- Task brief
Leaving out every picture, please repeat exactly the line that contains "exposure_s: 1/1250" and each line after it through the final line below.

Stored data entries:

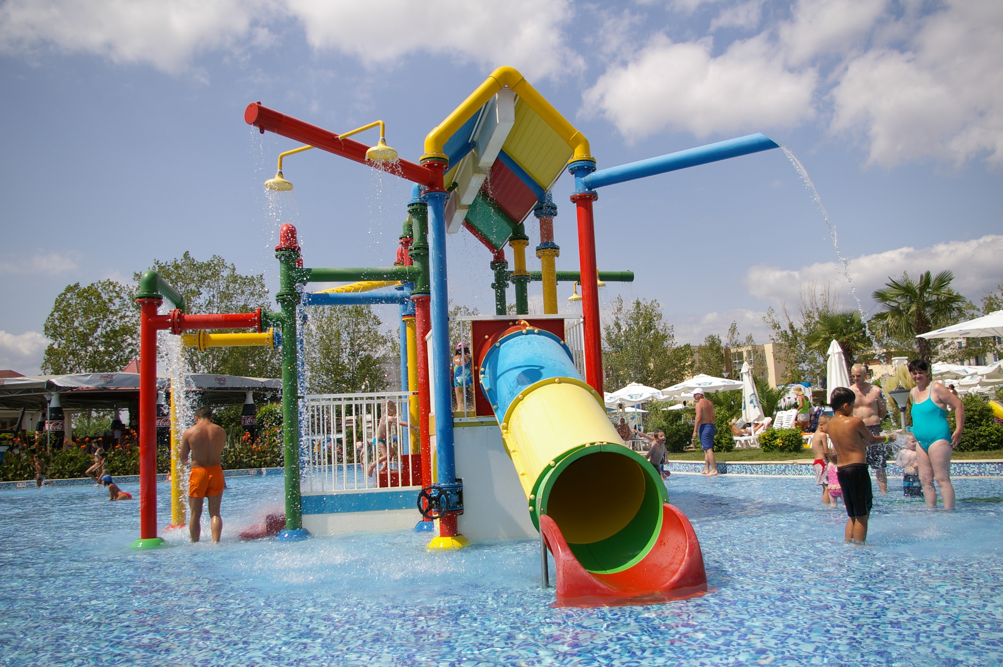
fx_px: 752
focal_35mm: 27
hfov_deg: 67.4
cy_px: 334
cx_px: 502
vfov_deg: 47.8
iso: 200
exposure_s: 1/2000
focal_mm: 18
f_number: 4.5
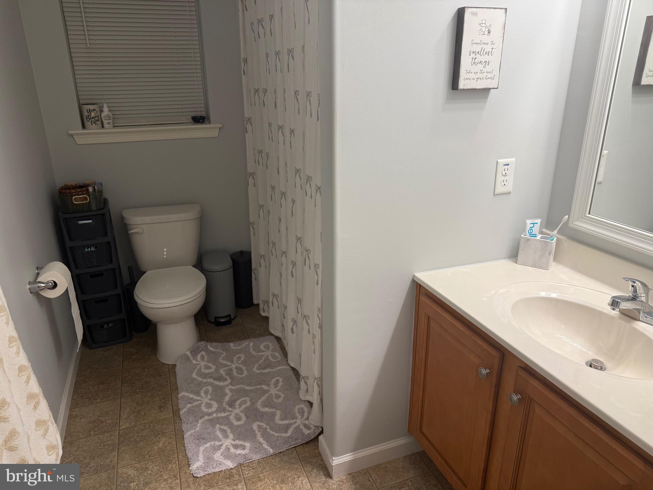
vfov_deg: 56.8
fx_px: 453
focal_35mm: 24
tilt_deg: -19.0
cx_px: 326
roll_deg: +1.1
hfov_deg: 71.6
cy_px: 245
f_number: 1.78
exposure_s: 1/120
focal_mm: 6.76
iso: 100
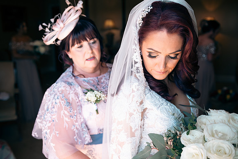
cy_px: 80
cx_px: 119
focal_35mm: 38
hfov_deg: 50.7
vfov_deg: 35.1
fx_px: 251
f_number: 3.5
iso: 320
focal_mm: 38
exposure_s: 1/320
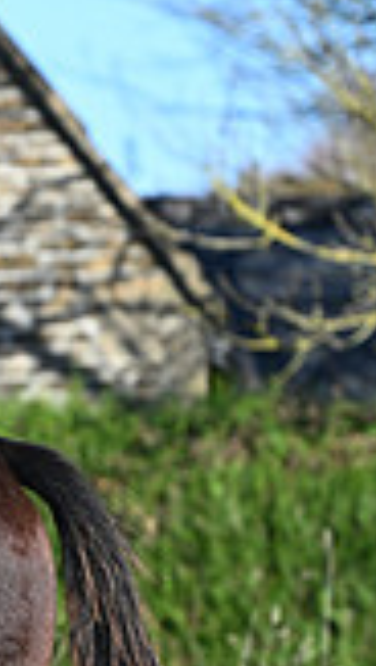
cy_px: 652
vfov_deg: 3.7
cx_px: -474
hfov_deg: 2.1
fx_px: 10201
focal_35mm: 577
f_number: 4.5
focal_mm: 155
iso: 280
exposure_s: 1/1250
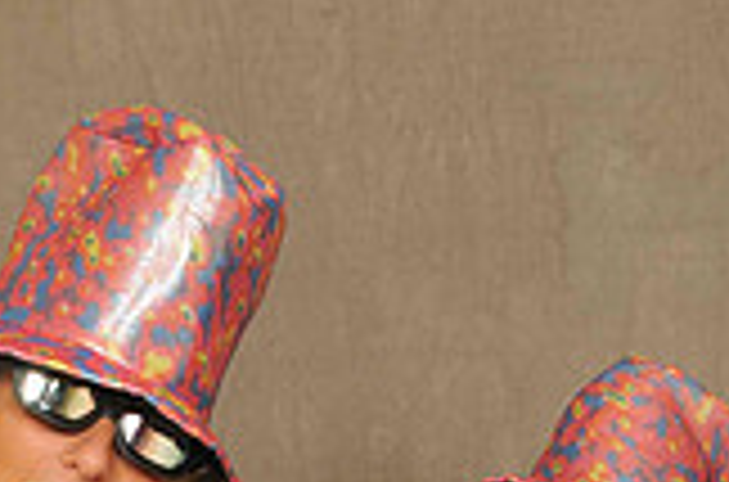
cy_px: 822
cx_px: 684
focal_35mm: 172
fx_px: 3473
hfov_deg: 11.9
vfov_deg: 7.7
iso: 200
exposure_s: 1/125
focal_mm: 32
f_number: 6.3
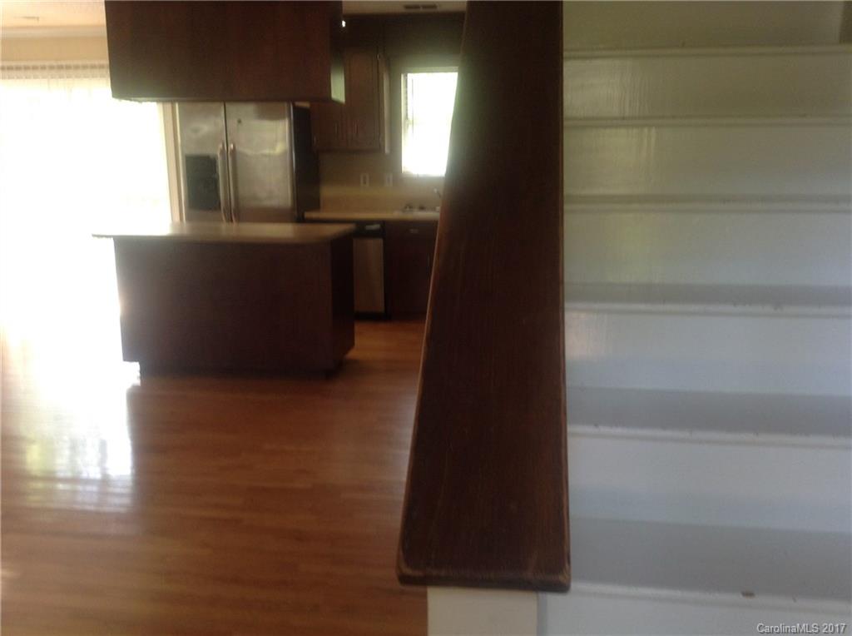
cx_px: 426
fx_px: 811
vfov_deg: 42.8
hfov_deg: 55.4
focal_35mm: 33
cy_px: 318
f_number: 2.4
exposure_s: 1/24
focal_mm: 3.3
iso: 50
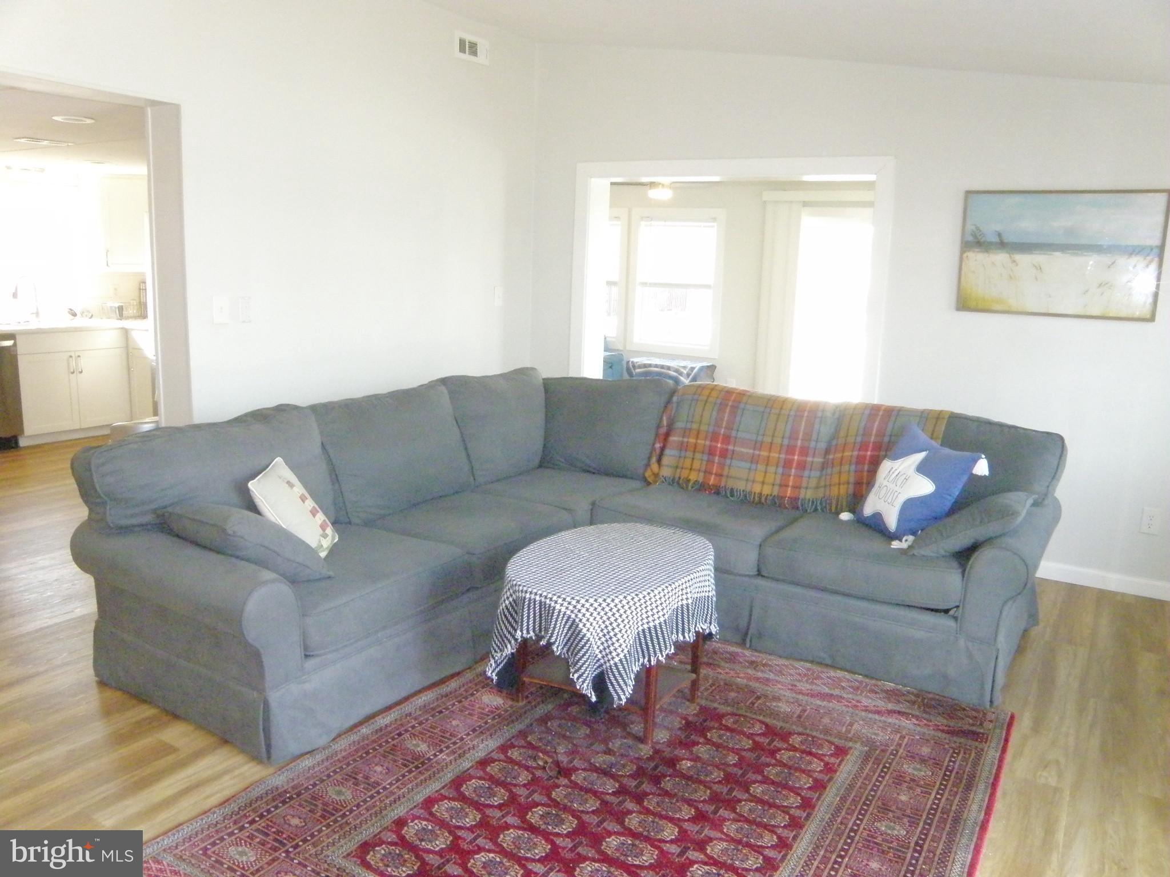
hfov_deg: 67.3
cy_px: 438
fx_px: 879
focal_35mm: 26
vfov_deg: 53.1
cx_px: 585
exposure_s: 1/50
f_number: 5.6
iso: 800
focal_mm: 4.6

- Answer to this task
exposure_s: 1/1250
cy_px: 822
cx_px: 684
focal_35mm: 172
fx_px: 3473
hfov_deg: 11.9
vfov_deg: 7.7
iso: 200
exposure_s: 1/125
focal_mm: 32
f_number: 6.3
cx_px: 426
fx_px: 811
vfov_deg: 42.8
hfov_deg: 55.4
focal_35mm: 33
cy_px: 318
f_number: 2.4
exposure_s: 1/24
focal_mm: 3.3
iso: 50
hfov_deg: 67.3
cy_px: 438
fx_px: 879
focal_35mm: 26
vfov_deg: 53.1
cx_px: 585
exposure_s: 1/50
f_number: 5.6
iso: 800
focal_mm: 4.6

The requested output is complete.